Operazione “Piccoli passi”, inammissibile il ricorso della Procura Generale

omicidio avato

La Corte di Cassazione ha confermato la sentenza di assoluzione emessa dalla Corte di Appello di Catanzaro nei confronti dei fratelli Giancarlo Pometti, Mauro Salvatore Pometti, Gabriele Edoardo Pometti e Luigi Gustavo Pometti, difesi dagli avvocati Ettore Zagarese, Francesco Nicoletti e Maria Teresa Zagarese.

Gli imputati erano coinvolti nell’operazione denominata “Piccoli Passi”, coordinata dalla DDA di Catanzaro, con l’accusa di far parte di una organizzazione a delinquere dedita al narcotraffico di cocaina, eroina, marijuana e hashish operante stabilmente nel tempo, nel periodo circoscritto dalle intercettazioni telefoniche ed ambientali, e nello spazio individuato nel territorio di Corigliano Rossano e città viciniori, con fonti di approvvigionamento localizzate anche in Francia.

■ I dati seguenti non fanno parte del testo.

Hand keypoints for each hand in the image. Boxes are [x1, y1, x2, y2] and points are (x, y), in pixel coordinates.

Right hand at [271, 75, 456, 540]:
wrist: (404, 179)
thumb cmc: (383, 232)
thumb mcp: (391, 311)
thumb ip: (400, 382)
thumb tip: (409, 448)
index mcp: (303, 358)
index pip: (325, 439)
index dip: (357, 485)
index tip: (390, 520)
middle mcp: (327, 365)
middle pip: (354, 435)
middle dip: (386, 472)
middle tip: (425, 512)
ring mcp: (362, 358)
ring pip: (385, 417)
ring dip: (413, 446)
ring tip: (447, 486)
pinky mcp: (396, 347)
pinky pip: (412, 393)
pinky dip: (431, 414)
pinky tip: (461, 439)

Un’organizzazione che, secondo l’accusa, commerciava, tramite l’uso di apparati telefonici cellulari, diverse quantità di sostanze stupefacenti utilizzando un linguaggio codificato nelle conversazioni intercettate.

Con ordinanza del Giudice per Indagini Preliminari presso il Tribunale di Catanzaro del 17.10.2016 veniva applicata ai quattro fratelli ed a altri indagati la misura cautelare in carcere in quanto gravemente indiziati del reato di associazione finalizzata al traffico illecito di sostanze stupefacenti di cui all’art. 74, commi 1, 2, 3 e 4 del Decreto del Presidente della Repubblica 9 ottobre 1990, n. 309 e ss. mm. e ii..

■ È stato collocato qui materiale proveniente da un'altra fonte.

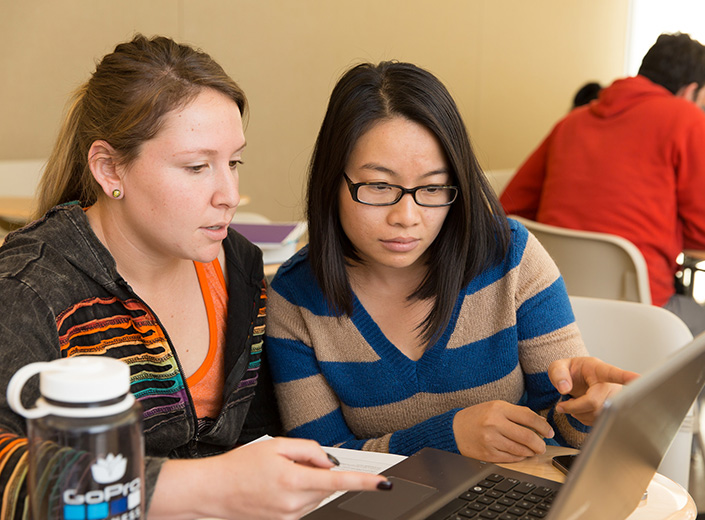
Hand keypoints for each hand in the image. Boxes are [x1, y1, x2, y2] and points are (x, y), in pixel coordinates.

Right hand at [149, 437, 390, 519]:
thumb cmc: (239, 467)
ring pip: (316, 495)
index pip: (338, 481)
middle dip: (319, 470)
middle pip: (326, 484)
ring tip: (278, 474)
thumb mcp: (275, 445)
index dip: (365, 483)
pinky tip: (276, 485)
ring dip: (307, 481)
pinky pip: (303, 504)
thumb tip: (329, 461)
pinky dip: (298, 491)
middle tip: (293, 460)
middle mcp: (294, 504)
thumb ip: (308, 450)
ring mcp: (289, 517)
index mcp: (293, 481)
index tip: (385, 484)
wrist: (213, 491)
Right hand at [453, 400, 554, 462]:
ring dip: (531, 452)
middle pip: (527, 437)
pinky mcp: (488, 453)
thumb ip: (517, 413)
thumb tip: (540, 423)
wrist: (454, 430)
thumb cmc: (477, 417)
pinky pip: (511, 458)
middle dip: (540, 444)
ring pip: (521, 450)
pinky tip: (520, 453)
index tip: (549, 432)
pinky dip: (519, 457)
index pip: (529, 418)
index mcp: (498, 408)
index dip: (543, 427)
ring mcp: (491, 440)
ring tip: (532, 450)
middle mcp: (494, 423)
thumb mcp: (495, 407)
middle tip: (542, 446)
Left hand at [549, 357, 638, 424]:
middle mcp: (611, 384)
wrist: (577, 379)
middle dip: (575, 407)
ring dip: (579, 414)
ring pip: (598, 415)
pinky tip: (581, 410)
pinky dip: (584, 419)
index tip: (639, 379)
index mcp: (599, 369)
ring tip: (573, 404)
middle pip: (597, 403)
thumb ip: (558, 373)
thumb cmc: (570, 372)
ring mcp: (615, 399)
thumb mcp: (559, 366)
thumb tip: (564, 388)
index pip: (613, 373)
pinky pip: (600, 422)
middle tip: (562, 405)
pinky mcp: (614, 412)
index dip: (627, 377)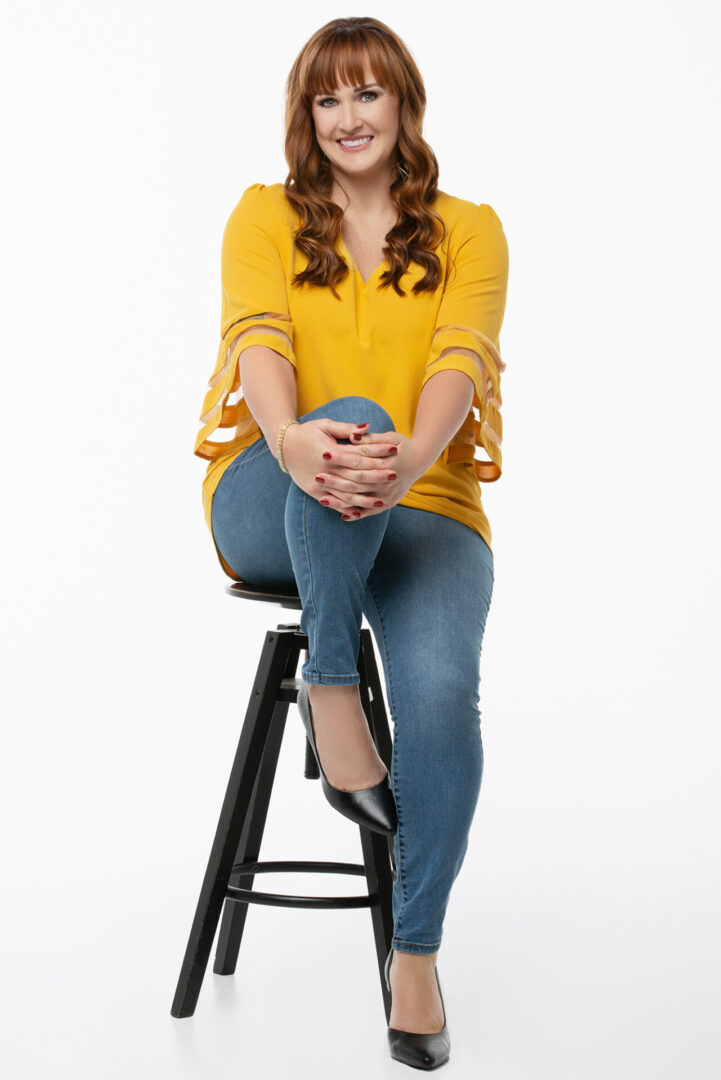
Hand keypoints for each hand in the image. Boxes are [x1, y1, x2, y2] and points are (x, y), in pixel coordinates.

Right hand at [280, 418, 400, 513]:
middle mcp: (326, 469)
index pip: (360, 453)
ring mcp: (320, 483)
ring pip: (346, 494)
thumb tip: (366, 427)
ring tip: (382, 501)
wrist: (283, 446)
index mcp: (331, 452)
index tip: (395, 449)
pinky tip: (360, 512)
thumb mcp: (325, 425)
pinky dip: (347, 509)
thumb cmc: (307, 432)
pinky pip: (333, 503)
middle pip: (356, 475)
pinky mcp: (314, 492)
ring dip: (365, 499)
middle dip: (377, 476)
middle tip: (395, 475)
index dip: (378, 451)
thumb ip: (347, 428)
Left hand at [313, 428, 427, 520]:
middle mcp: (388, 481)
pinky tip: (342, 515)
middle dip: (336, 480)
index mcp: (387, 461)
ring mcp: (389, 494)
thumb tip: (352, 436)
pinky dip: (356, 513)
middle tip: (317, 476)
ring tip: (321, 499)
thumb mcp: (389, 437)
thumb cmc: (401, 445)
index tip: (324, 453)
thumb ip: (370, 438)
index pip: (359, 459)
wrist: (420, 459)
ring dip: (341, 500)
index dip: (341, 457)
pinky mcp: (389, 503)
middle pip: (357, 481)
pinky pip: (370, 511)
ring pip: (360, 499)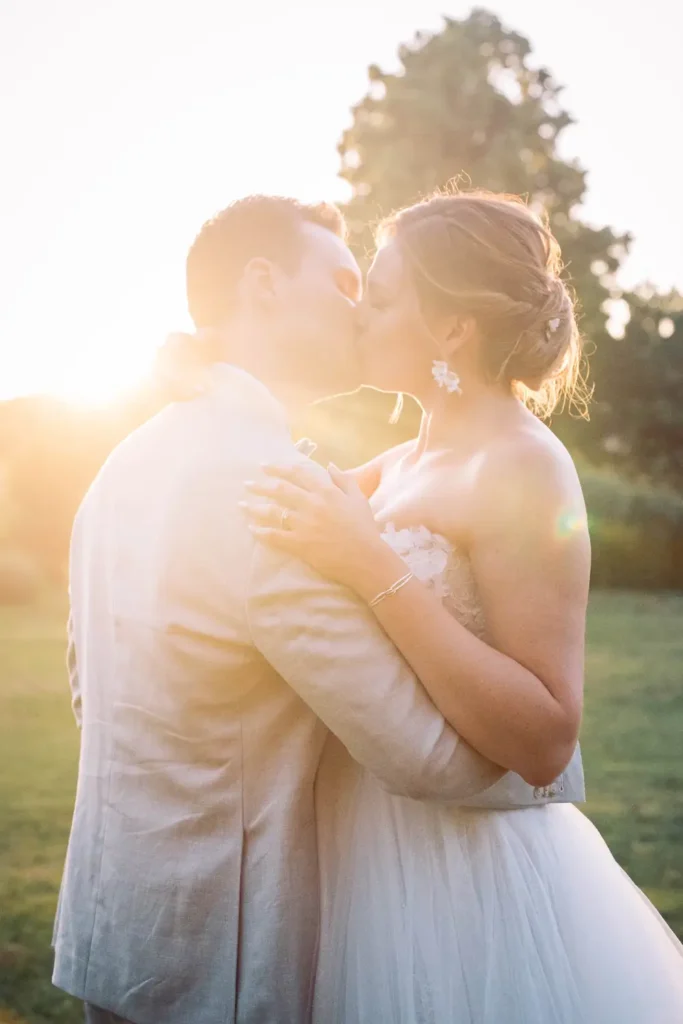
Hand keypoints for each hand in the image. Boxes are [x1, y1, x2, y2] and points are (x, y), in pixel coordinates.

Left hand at [240, 462, 386, 590]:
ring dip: (254, 507)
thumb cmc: (365, 530)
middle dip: (260, 485)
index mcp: (326, 492)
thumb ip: (344, 480)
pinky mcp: (299, 544)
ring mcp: (304, 525)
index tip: (264, 466)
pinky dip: (260, 532)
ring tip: (242, 504)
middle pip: (279, 489)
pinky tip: (251, 529)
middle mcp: (312, 504)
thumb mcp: (359, 499)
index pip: (297, 474)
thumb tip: (329, 464)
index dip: (278, 467)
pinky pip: (274, 535)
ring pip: (272, 511)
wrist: (367, 559)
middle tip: (247, 484)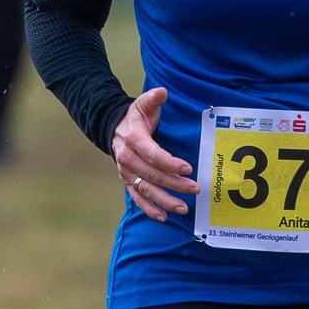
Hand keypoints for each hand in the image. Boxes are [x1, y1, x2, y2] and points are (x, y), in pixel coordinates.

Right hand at [110, 87, 198, 221]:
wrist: (113, 129)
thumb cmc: (135, 116)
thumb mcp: (142, 104)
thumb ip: (153, 99)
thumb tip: (162, 92)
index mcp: (133, 139)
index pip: (152, 154)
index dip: (169, 163)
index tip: (187, 168)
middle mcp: (128, 159)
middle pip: (153, 175)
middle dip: (175, 184)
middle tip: (195, 189)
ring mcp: (127, 173)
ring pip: (147, 190)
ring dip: (165, 201)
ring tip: (183, 208)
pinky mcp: (128, 182)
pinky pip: (138, 198)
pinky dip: (149, 209)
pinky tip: (163, 217)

Nell’ambito del procedimento penale, poi, un susseguirsi di sentenze. La prima era stata emessa all’esito del giudizio abbreviato dal GUP del Tribunale di Catanzaro nel dicembre 2017, con cui i fratelli venivano condannati alla pena di anni otto di reclusione, sentenza poi confermata dalla Corte di Appello di Catanzaro. Quest’ultima pronuncia veniva impugnata dinanzi alla Suprema Corte di Cassazione che, per come richiesto dalle difese, la annullava disponendo un nuovo giudizio dinanzi ad una diversa sezione della Corte di Appello di Catanzaro che proprio sul rinvio degli Ermellini emetteva sentenza di assoluzione. Tale ultima sentenza veniva impugnata dalla Procura Generale di Catanzaro dinanzi alla Suprema Corte di Cassazione che accoglieva il ricorso del P.G. e, pertanto, annullava la sentenza di assoluzione con rinvio per nuovo giudizio ad altra sezione della Corte di Appello di Catanzaro.

Veniva, pertanto, celebrato il nuovo grado di giudizio durante il quale era stato escusso un collaboratore di giustizia ritenuto al vertice dell’organizzazione criminale. All’esito il P.G. chiedeva la condanna per i fratelli Pometti. La Corte di Appello di Catanzaro, in totale accoglimento delle richieste della difesa, emetteva sentenza di assoluzione. Avverso tale decisione assolutoria la Procura Generale di Catanzaro proponeva nuovamente ricorso per Cassazione chiedendo l’annullamento della sentenza. Da qui un ulteriore grado di giudizio dinanzi alla Corte di Cassazione all’esito del quale, in totale accoglimento delle richieste della difesa, veniva dichiarato inammissibile il ricorso, diventando così definitive ed irrevocabili le assoluzioni nei confronti dei fratelli Pometti.